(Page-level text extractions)
------------------------------------------------------------------------

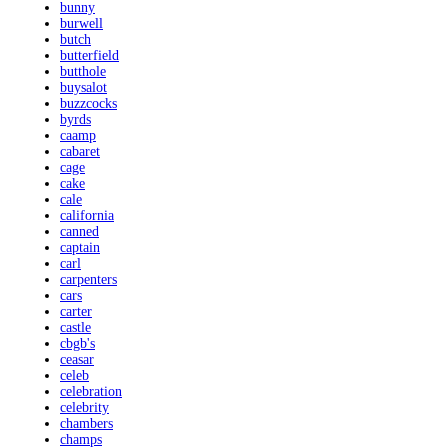
bunny
burwell
butch
butterfield
butthole
buysalot
buzzcocks
byrds
caamp
cabaret
cage
cake
cale
california
canned
captain
carl
carpenters
cars
carter
castle
cbgb's
ceasar
celeb
celebration
celebrity
chambers
champs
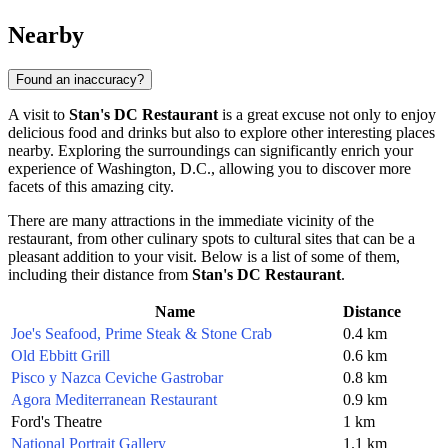
Nearby
Found an inaccuracy?
A visit to
Stan's DC Restaurant
is a great excuse not only to enjoy
delicious food and drinks but also to explore other interesting places
nearby. Exploring the surroundings can significantly enrich your
experience of
Washington, D.C.
, allowing you to discover more
facets of this amazing city.
There are many attractions in the immediate vicinity of the
restaurant, from other culinary spots to cultural sites that can be a
pleasant addition to your visit. Below is a list of some of them,
including their distance from
Stan's DC Restaurant
.
Name
Distance
Joe's Seafood, Prime Steak & Stone Crab
0.4 km
Old Ebbitt Grill
0.6 km
Pisco y Nazca Ceviche Gastrobar
0.8 km
Agora Mediterranean Restaurant
0.9 km
Ford's Theatre
1 km
National Portrait Gallery
1.1 km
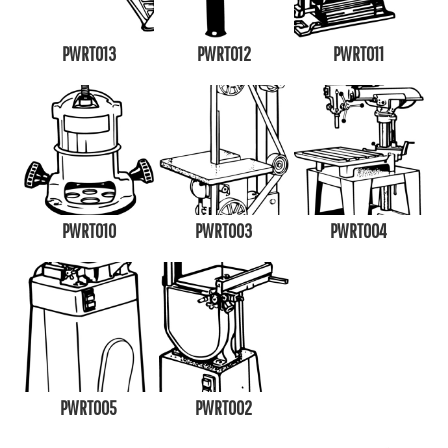
PWRT013
PWRT012
PWRT011
PWRT010
PWRT003
PWRT004
PWRT005
PWRT002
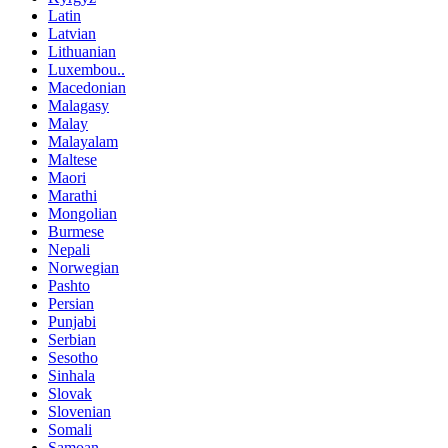
Latin
Latvian
Lithuanian
Luxembou..
Macedonian
Malagasy
Malay
Malayalam
Maltese
Maori
Marathi
Mongolian
Burmese
Nepali
Norwegian
Pashto
Persian
Punjabi
Serbian
Sesotho
Sinhala
Slovak
Slovenian
Somali
Samoan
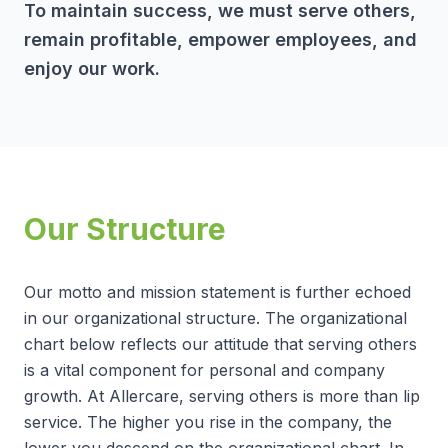
To maintain success, we must serve others,
remain profitable, empower employees, and
enjoy our work.
Our Structure
Our motto and mission statement is further echoed
in our organizational structure. The organizational
chart below reflects our attitude that serving others
is a vital component for personal and company
growth. At Allercare, serving others is more than lip
service. The higher you rise in the company, the
lower you descend on the organizational chart. In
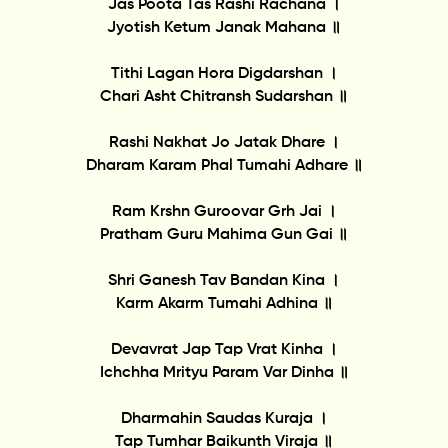
Jas Poota Tas Rashi Rachana ।
Jyotish Ketum Janak Mahana ॥
Tithi Lagan Hora Digdarshan ।
Chari Asht Chitransh Sudarshan ॥
Rashi Nakhat Jo Jatak Dhare ।
Dharam Karam Phal Tumahi Adhare ॥
Ram Krshn Guroovar Grh Jai ।
Pratham Guru Mahima Gun Gai ॥
Shri Ganesh Tav Bandan Kina ।
Karm Akarm Tumahi Adhina ॥
Devavrat Jap Tap Vrat Kinha ।
Ichchha Mrityu Param Var Dinha ॥
Dharmahin Saudas Kuraja ।
Tap Tumhar Baikunth Viraja ॥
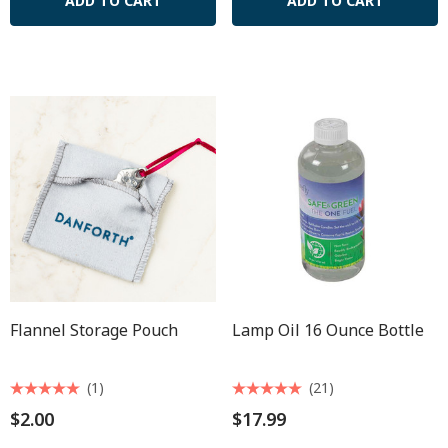
ADD TO CART
ADD TO CART
Flannel Storage Pouch
Lamp Oil 16 Ounce Bottle
(1)
(21)
$2.00
$17.99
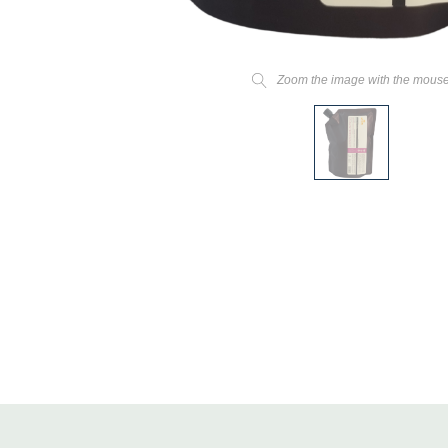
Zoom the image with the mous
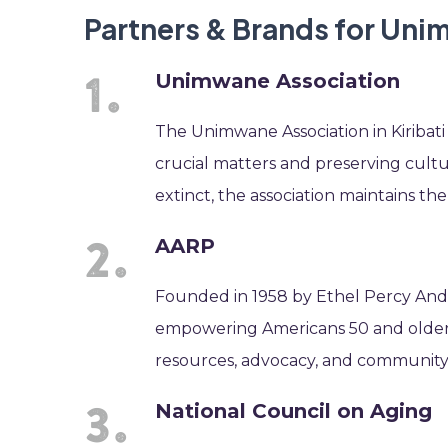
Partners & Brands for Un
Unimwane Association
The Unimwane Association in Kiribati 
crucial matters and preserving cultu
extinct, the association maintains the
AARP
Founded in 1958 by Ethel Percy Andr
empowering Americans 50 and older t
resources, advocacy, and community
National Council on Aging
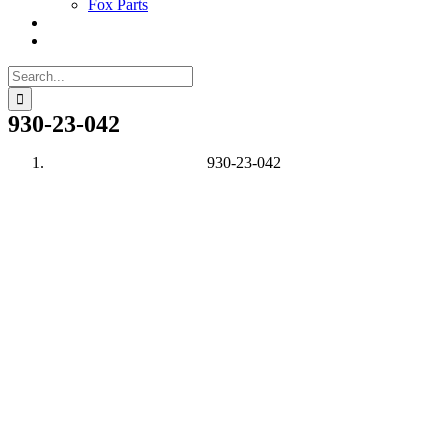
Fox Parts
Search
for:
930-23-042
930-23-042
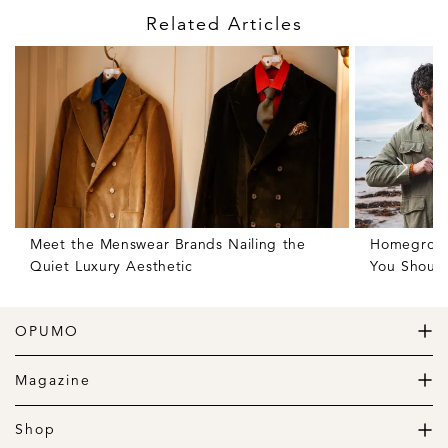
Related Articles
Meet the Menswear Brands Nailing the
Homegrown 
Quiet Luxury Aesthetic
You Shoul
OPUMO
The Home of Great Design
Magazine
The Wardrobe
The Lifestyle
Shop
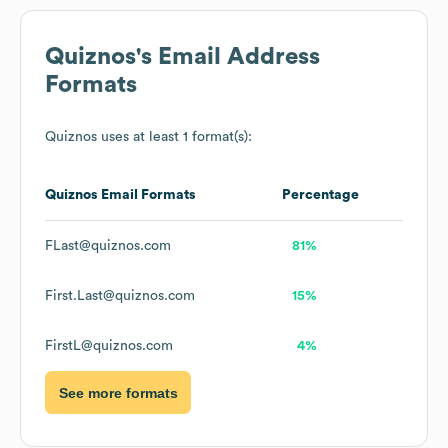
Quiznos
's Email Address
Formats
Quiznos
uses at least 1 format(s):
Quiznos
Email Formats
Percentage
FLast@quiznos.com
81%
First.Last@quiznos.com
15%
FirstL@quiznos.com
4%
See more formats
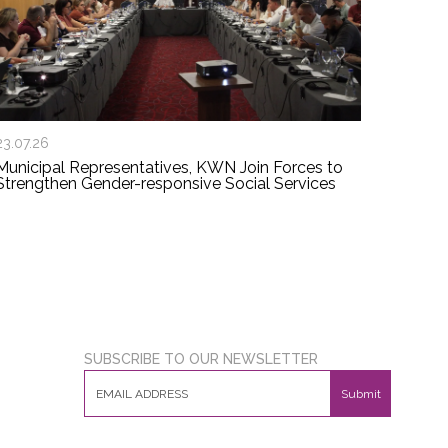
23.07.26
Municipal Representatives, KWN Join Forces to
Strengthen Gender-responsive Social Services
SUBSCRIBE TO OUR NEWSLETTER
Submit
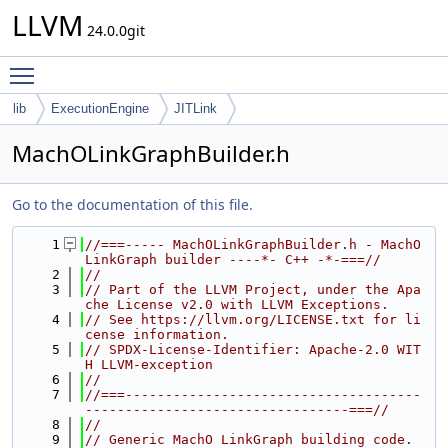
LLVM
24.0.0git
Toggle main menu visibility
lib
ExecutionEngine
JITLink
MachOLinkGraphBuilder.h
Go to the documentation of this file.
    1
//===----- MachOLinkGraphBuilder.h - MachO 
LinkGraph builder ----*- C++ -*-===//
    2
//
    3
// Part of the LLVM Project, under the Apa
che License v2.0 with LLVM Exceptions.
    4
// See https://llvm.org/LICENSE.txt for li
cense information.
    5
// SPDX-License-Identifier: Apache-2.0 WIT
H LLVM-exception
    6
//
    7
//===-------------------------------------
---------------------------------===//
    8
//
    9
// Generic MachO LinkGraph building code.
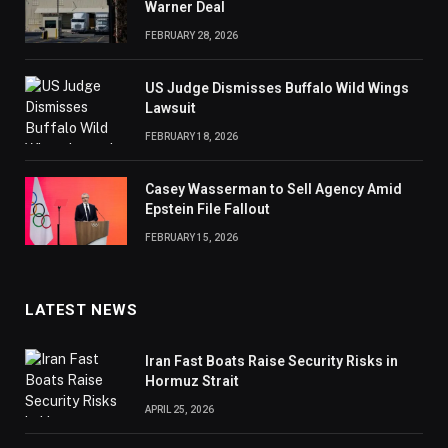
Warner Deal
FEBRUARY 28, 2026
US Judge Dismisses Buffalo Wild Wings
Lawsuit
FEBRUARY 18, 2026
Casey Wasserman to Sell Agency Amid
Epstein File Fallout
FEBRUARY 15, 2026
LATEST NEWS
Iran Fast Boats Raise Security Risks in
Hormuz Strait
APRIL 25, 2026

------------------------------------------------------------------------

§ Activity
The answer must be the lines above, word for word, from the first one through the line with "is a vital component for personal and company", pictures excluded.

§ Solution
bunny
burwell
butch
butterfield
butthole
buysalot
buzzcocks
byrds
caamp
cabaret
cage
cake
cale
california
canned
captain
carl
carpenters
cars
carter
castle
cbgb's
ceasar
celeb
celebration
celebrity
chambers
champs
Nearby
Found an inaccuracy?
A visit to
Stan's DC Restaurant
is a great excuse not only to enjoy
delicious food and drinks but also to explore other interesting places
nearby. Exploring the surroundings can significantly enrich your
experience of
Washington, D.C.
, allowing you to discover more
facets of this amazing city.
There are many attractions in the immediate vicinity of the
restaurant, from other culinary spots to cultural sites that can be a
pleasant addition to your visit. Below is a list of some of them,
including their distance from
Stan's DC Restaurant
.
Name
Distance
Joe's Seafood, Prime Steak & Stone Crab
0.4 km
Old Ebbitt Grill
0.6 km
Pisco y Nazca Ceviche Gastrobar
0.8 km
Agora Mediterranean Restaurant
0.9 km
Ford's Theatre
1 km
National Portrait Gallery
1.1 km
PWRT013
PWRT012
PWRT011
PWRT010
PWRT003
PWRT004
PWRT005
PWRT002
Latin
Latvian
Lithuanian
Luxembou..
Macedonian
Malagasy
Malay
Malayalam
Maltese
Maori
Marathi
Mongolian
Burmese
Nepali
Norwegian
Pashto
Persian
Punjabi
Serbian
Sesotho
Sinhala
Slovak
Slovenian
Somali
Samoan
To maintain success, we must serve others,
remain profitable, empower employees, and
enjoy our work.
Our Structure
Our motto and mission statement is further echoed
in our organizational structure. The organizational
chart below reflects our attitude that serving others
is a vital component for personal and company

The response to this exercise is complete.